***** Records provided

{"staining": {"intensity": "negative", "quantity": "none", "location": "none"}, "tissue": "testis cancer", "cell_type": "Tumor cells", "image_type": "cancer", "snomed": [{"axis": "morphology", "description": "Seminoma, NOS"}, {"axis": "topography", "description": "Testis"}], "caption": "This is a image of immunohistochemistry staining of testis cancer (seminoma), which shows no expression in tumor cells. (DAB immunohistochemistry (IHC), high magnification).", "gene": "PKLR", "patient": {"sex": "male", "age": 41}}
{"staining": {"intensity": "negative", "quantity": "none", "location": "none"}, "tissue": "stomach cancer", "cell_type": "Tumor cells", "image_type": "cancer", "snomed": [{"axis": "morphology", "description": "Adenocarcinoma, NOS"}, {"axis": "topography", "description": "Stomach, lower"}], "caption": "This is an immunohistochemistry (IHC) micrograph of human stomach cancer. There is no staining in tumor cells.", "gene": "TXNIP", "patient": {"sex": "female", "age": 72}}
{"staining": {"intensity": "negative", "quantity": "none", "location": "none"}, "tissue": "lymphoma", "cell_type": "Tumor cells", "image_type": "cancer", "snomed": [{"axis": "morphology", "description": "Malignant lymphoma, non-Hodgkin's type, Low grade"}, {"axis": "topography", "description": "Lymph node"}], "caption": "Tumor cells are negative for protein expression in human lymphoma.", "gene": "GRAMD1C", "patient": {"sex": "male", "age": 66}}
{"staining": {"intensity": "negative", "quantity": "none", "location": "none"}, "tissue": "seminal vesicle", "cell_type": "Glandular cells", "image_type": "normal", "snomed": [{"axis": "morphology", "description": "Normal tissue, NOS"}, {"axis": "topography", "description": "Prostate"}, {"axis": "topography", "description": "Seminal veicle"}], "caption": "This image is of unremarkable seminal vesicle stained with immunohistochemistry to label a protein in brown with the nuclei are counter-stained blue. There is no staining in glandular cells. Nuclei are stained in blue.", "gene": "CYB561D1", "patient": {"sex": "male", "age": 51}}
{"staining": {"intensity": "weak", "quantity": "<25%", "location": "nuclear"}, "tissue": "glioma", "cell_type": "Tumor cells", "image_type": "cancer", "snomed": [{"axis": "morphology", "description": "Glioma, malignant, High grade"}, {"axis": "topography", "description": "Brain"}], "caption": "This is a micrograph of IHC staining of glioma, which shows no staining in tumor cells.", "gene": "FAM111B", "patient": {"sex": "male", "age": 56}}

**********

> **Directions**
After locating the line that holds "image is of", print it and each line after it through the end of the data, exactly as it stands.

> **Completed exercise**
{"staining": {"intensity": "negative", "quantity": "none", "location": "none"}, "tissue": "seminal vesicle", "cell_type": "Glandular cells", "image_type": "normal", "snomed": [{"axis": "morphology", "description": "Normal tissue, NOS"}, {"axis": "topography", "description": "Prostate"}, {"axis": "topography", "description": "Seminal veicle"}], "caption": "This image is of unremarkable seminal vesicle stained with immunohistochemistry to label a protein in brown with the nuclei are counter-stained blue. There is no staining in glandular cells. Nuclei are stained in blue.", "gene": "CYB561D1", "patient": {"sex": "male", "age": 51}}
{"staining": {"intensity": "weak", "quantity": "<25%", "location": "nuclear"}, "tissue": "glioma", "cell_type": "Tumor cells", "image_type": "cancer", "snomed": [{"axis": "morphology", "description": "Glioma, malignant, High grade"}, {"axis": "topography", "description": "Brain"}], "caption": "This is a micrograph of IHC staining of glioma, which shows no staining in tumor cells.", "gene": "FAM111B", "patient": {"sex": "male", "age": 56}}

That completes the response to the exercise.